The workshop on the other side of a glass wall contains a 5,000-pound Computer Numerically Controlled router that can cut a range of materials including solid wood, acrylic, laminate and metals to accuracies of 1/1000 of an inch, about the width of a human hair.
They’ve nicknamed it Tiny and use it a lot to cut casework for cabinets and furniture. A woodworking shop behind it prevents cross-pollination of dust on the machines.
An intern created the colorful Thomas Hart Benton murals on the playroom and all of the Hufft kids’ bedroom ceilings by using Tiny to cut puzzle-like pieces from laminate and fitting them together.
There’s also a commercial-grade spray paint room like you’d find in an auto body repair shop.
“It’s way more cost-effective than packing stuff up, sending it off to get painted, getting it back and realizing something isn’t right, then sending it back again,” Jesse said.
They’re all “kids”
Matthew, 39, has been an architect for 15 years. He and Jesse, 37, met through mutual friends while undergrads at the University of Kansas.
“She is what allowed me to focus on design and innovation,” he said. “Now she is the CEO and runs the business. She has the perfect combination of charm, personality and financial knowledge. People really gravitate to her. Without that, we wouldn’t have been able to grow like we have.”
After KU, Matthew studied architecture at Columbia University in New York, then worked at the firm of a former Columbia dean. In his spare time, he designed a home for his first clients: his parents.

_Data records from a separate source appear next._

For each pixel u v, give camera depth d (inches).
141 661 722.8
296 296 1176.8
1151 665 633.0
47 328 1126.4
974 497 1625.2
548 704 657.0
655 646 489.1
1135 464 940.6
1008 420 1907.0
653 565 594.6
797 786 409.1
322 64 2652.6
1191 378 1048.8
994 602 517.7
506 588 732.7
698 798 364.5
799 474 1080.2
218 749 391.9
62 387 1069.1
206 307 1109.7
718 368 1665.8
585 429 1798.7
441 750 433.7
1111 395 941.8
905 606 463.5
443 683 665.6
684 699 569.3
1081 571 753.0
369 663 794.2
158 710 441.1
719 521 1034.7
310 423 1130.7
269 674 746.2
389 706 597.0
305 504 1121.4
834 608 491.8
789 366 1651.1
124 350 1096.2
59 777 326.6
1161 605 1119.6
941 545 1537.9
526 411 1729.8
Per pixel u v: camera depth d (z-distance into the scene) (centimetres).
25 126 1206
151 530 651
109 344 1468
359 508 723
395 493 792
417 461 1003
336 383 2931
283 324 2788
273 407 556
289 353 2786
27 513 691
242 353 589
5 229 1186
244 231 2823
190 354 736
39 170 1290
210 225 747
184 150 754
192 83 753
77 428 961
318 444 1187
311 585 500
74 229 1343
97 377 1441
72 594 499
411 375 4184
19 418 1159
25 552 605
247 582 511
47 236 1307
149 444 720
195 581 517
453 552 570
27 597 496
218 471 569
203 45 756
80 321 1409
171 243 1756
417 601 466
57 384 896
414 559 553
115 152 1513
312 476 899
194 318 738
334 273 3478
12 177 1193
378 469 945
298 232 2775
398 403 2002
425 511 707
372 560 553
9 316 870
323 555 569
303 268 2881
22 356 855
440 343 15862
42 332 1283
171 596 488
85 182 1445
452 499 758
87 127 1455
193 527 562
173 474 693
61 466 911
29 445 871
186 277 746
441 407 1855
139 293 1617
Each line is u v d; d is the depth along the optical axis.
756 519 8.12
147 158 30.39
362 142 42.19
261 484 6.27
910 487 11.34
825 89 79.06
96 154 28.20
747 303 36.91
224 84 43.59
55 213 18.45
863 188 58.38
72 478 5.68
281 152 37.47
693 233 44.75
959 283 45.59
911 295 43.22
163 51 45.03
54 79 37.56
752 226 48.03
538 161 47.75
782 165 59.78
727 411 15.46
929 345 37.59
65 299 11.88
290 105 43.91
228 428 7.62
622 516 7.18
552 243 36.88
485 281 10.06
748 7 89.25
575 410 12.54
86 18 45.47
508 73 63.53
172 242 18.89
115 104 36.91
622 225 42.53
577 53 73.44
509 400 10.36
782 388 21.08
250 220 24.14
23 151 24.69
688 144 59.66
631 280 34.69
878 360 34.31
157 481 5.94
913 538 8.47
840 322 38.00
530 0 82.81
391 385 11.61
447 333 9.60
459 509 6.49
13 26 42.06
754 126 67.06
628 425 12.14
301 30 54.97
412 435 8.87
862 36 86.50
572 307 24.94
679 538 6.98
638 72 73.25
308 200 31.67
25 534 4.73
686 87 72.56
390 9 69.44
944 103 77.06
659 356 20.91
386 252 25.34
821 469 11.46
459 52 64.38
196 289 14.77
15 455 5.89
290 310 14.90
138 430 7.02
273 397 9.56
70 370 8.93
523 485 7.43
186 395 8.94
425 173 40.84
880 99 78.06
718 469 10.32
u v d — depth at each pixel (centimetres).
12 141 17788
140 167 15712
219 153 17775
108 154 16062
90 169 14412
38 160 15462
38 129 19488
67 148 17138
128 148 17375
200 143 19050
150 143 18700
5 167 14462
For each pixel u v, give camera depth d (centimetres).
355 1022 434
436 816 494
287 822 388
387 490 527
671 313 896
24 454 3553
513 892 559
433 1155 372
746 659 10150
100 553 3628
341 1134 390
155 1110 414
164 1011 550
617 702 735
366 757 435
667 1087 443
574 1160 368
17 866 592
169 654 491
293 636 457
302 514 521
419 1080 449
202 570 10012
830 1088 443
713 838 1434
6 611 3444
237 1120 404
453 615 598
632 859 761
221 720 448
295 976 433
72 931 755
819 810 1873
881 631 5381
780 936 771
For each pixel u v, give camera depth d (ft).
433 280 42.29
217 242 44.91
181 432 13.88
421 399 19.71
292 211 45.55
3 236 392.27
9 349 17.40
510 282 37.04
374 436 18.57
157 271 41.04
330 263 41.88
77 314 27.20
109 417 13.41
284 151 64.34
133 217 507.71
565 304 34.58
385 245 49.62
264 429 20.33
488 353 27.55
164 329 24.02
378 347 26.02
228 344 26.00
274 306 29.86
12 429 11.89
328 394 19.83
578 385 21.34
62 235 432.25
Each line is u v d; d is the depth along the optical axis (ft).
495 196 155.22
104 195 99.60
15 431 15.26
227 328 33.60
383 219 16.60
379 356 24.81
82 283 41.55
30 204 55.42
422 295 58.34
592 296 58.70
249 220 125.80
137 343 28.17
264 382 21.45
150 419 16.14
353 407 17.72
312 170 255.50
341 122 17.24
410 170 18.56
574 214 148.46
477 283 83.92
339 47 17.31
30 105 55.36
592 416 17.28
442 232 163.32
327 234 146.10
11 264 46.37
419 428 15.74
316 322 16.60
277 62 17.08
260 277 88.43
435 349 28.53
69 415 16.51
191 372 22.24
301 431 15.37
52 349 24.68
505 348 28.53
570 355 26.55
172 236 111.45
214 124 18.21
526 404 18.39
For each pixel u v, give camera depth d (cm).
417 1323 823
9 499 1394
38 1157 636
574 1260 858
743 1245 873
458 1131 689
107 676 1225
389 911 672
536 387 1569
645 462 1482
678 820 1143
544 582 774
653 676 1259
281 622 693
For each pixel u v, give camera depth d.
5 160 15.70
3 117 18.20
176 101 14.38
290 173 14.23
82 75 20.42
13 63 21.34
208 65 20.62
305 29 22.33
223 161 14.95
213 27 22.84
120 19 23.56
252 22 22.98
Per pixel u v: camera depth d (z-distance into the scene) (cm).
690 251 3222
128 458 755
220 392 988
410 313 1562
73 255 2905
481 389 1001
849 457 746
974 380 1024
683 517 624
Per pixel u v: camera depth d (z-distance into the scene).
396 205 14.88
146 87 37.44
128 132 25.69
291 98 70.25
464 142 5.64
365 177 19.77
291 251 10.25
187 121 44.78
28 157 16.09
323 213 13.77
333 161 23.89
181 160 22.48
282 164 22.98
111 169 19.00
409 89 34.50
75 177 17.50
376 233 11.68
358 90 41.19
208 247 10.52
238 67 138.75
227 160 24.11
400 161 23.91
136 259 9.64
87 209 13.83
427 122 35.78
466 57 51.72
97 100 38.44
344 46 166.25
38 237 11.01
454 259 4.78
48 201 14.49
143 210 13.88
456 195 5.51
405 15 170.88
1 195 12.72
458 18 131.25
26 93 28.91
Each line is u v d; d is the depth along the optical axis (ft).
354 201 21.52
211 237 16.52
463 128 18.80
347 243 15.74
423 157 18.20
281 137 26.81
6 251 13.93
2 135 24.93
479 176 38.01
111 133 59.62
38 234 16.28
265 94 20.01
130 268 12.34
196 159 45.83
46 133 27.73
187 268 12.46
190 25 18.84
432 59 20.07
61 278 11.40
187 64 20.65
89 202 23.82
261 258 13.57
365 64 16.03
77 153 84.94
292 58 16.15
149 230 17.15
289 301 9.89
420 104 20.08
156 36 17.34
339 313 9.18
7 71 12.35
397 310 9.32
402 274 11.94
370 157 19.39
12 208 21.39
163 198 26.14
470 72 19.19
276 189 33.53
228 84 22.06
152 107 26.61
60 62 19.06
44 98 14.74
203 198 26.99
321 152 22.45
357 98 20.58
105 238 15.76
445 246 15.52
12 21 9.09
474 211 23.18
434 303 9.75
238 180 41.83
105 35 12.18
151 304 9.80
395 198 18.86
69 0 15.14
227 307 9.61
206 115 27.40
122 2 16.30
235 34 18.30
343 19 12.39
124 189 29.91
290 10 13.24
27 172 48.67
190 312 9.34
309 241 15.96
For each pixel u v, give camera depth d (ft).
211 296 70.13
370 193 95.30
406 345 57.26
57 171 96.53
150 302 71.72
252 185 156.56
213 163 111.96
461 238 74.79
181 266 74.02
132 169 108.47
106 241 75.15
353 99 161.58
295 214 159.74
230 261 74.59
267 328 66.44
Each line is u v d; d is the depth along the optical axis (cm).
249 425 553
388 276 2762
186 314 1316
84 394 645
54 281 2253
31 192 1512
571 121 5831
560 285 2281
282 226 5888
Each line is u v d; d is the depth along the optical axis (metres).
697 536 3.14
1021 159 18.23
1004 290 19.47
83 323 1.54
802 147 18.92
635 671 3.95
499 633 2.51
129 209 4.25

“That gave other people confidence in us,” he said. “But it’s more common than you’d think. There are a lot of stories of architects who get their start with their parents as their first clients.”
He didn’t envision that he’d be heading a company of this size and versatility 10 years later.
“The business plan is something that evolved on its own as the business grew. I never knew we would be this into fabrication,” Matthew said.
His favorite project so far?
“They are like kids, you can’t say you have favorites,” he said. “They all have their own personality, and they have people attached to them. But I do love the Artery Project.”
The 10,000-square-foot home in Mission Hills is owned by Christy and Bill Gautreaux, and it is a traffic stopper, or as landscape architect Peter Porter put it: a “sculptural composition of dramatic cantilevers.”
“Not only do I think it’s a great project for the owners, but it’s great for Kansas City,” Matthew said. “It’s half home and half art gallery. They do a lot of philanthropic events, and there will be a residential entrance and a separate entrance for the gallery for when they have events.”
Where do the couple see Hufft Projects in 10 years?
“That’s a great question,” Jesse said. “We are working on that right now, rewriting our business plan. We’re looking at if we want to stay where we are: lean and tight? Or are we looking at more national or possibly even international projects? Obviously, if we go national or international, it would be just design, because we’re not going to be doing fabrication for a project in London.”
Meanwhile, they’ll continue to design, fabricate and build regionally, and to open their own home as a showcase for clients.
Two years ago, they designed a home in Prairie Village for Tiffany and Rowdy Meeks.
“My husband is a huge fan of Matthew’s work,” Tiffany Meeks said. “He’d seen him featured in magazines and online. When we first met, he had Matthew picked out as the architect of the dream home.”
Seeing the Huffts’ home made an impact in designing their own home, Meeks said. “There was a lot of stuff on the blueprints and software that was hard to imagine. When we got to their house and saw it, we got really excited.”